***** ENTRIES PROVIDED *****
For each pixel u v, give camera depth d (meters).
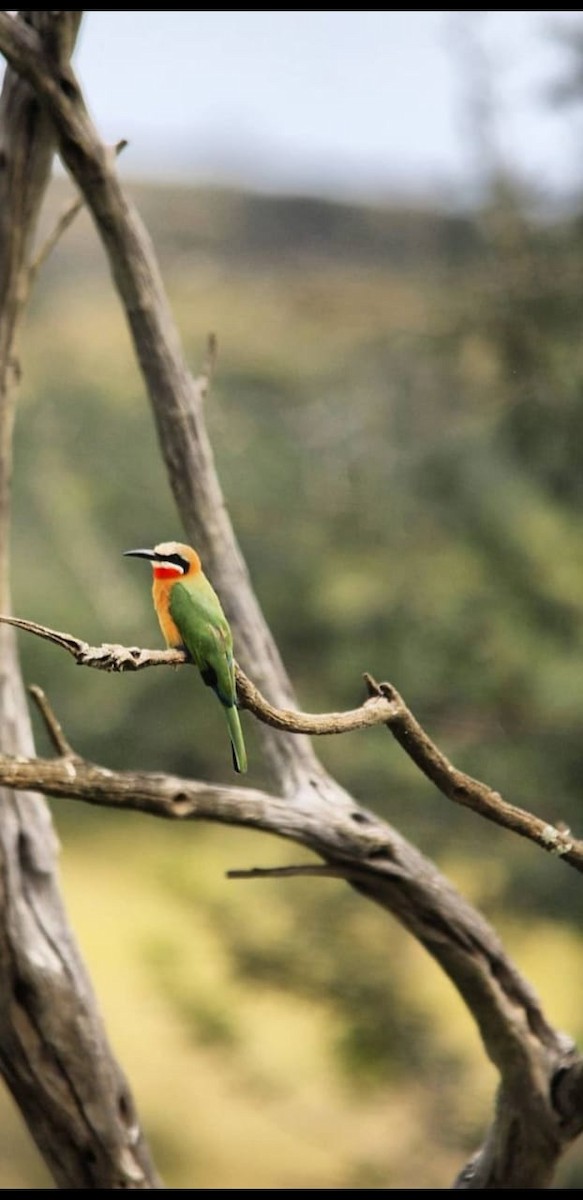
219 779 21.06
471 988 6.46
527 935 17.45
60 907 6.83
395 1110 16.44
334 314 21.73
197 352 21.89
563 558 16.78
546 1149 6.54
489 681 16.64
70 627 21.08
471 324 18.39
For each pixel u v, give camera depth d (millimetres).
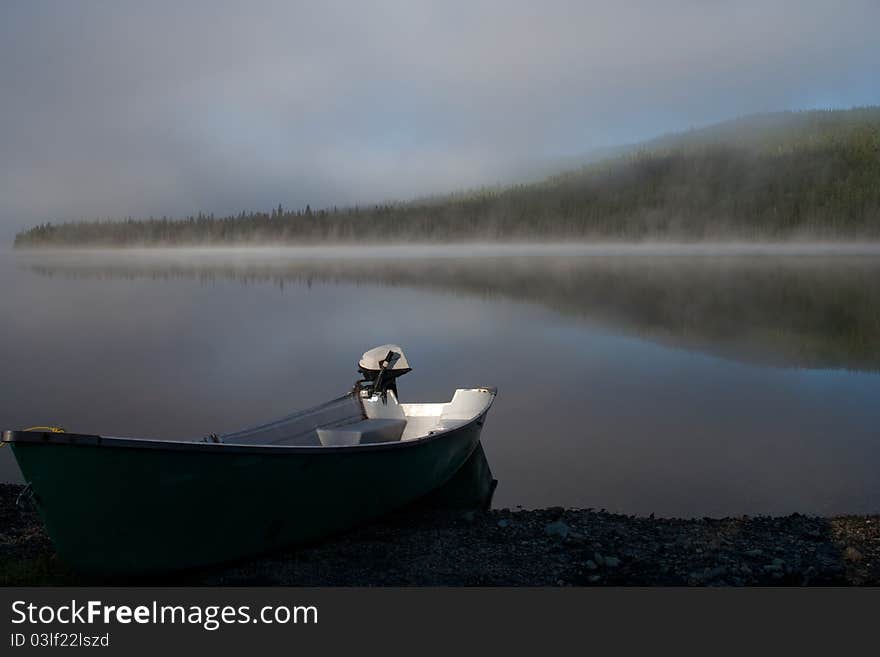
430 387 19797
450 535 8008
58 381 22234
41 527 8164
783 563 7055
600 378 21406
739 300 57781
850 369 23469
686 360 25547
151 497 6367
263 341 32156
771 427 14461
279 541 7340
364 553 7469
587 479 10766
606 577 6832
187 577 6852
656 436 13672
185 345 31125
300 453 7129
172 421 16562
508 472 11125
*****
■ **ASSIGNMENT**: An exact restatement of every record is required. Omit the images.

■ **RESULT FOR THIS EXERCISE**:
For each pixel u v, give camera depth d (meters).
219 779 21.06
471 988 6.46
527 935 17.45
60 907 6.83
395 1110 16.44
334 314 21.73
197 352 21.89
563 558 16.78
546 1149 6.54
489 681 16.64
70 627 21.08
471 324 18.39
For each pixel u v, give camera depth d (millimetres).
430 387 19797
450 535 8008
58 381 22234
41 527 8164
783 563 7055
600 378 21406
739 300 57781
850 369 23469
686 360 25547
151 497 6367
263 341 32156
771 427 14461
279 541 7340
364 553 7469
587 479 10766
606 577 6832
187 577 6852
656 436 13672
185 345 31125
300 453 7129
172 421 16562
508 472 11125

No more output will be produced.